From: David Vernet <void@manifault.com>
To: Aaron Lu <aaron.lu@intel.com>
Cc: Peter Zijlstra <peterz@infradead.org>,
linux-kernel@vger.kernel.org, mingo@redhat.com,
juri.lelli@redhat.com, vincent.guittot@linaro.org,
rostedt@goodmis.org, dietmar.eggemann@arm.com,
bsegall@google.com, mgorman@suse.de, bristot@redhat.com,
vschneid@redhat.com, joshdon@google.com,
roman.gushchin@linux.dev, tj@kernel.org, kernel-team@meta.com
Subject: Re: [RFC PATCH 3/3] sched: Implement shared wakequeue in CFS
Date: Tue, 20 Jun 2023 12:36:26 -0500 [thread overview]
Message-ID: <20230620173626.GA3027191@maniforge> (raw)

▸ Written task: Edit the mailing-list header by rewriting the stretch from "From: David Vernet" through "Message-ID: <20230620173626.GA3027191@maniforge> (raw)", with "wakequeue" changed to "runqueue". Rely only on the mailing-list header above.

▸ Dataset excerpts:

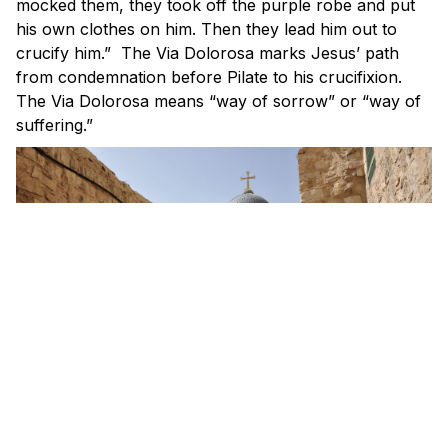
mocked them, they took off the purple robe and put
his own clothes on him. Then they lead him out to
crucify him.” The Via Dolorosa marks Jesus’ path
from condemnation before Pilate to his crucifixion.
The Via Dolorosa means “way of sorrow” or “way of
suffering.”
The path is divided into 14 sections. Each section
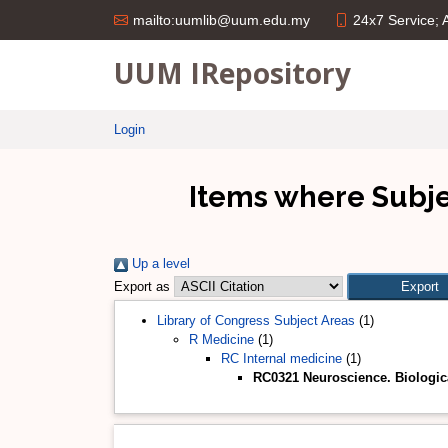
24x7 Service;
mailto:uumlib@uum.edu.my
UUM IRepository
Login
Items where Subje
Up a level
Export as
Library of Congress Subject Areas
(1)
R Medicine
(1)
RC Internal medicine
(1)
RC0321 Neuroscience. Biologica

▸ Answer to this exercise:
From: David Vernet <void@manifault.com>
To: Aaron Lu <aaron.lu@intel.com>
Cc: Peter Zijlstra <peterz@infradead.org>,
linux-kernel@vger.kernel.org, mingo@redhat.com,
juri.lelli@redhat.com, vincent.guittot@linaro.org,
rostedt@goodmis.org, dietmar.eggemann@arm.com,
bsegall@google.com, mgorman@suse.de, bristot@redhat.com,
vschneid@redhat.com, joshdon@google.com,
roman.gushchin@linux.dev, tj@kernel.org, kernel-team@meta.com
Subject: Re: [RFC PATCH 3/3] sched: Implement shared runqueue in CFS
Date: Tue, 20 Jun 2023 12:36:26 -0500 [thread overview]
Message-ID: <20230620173626.GA3027191@maniforge> (raw)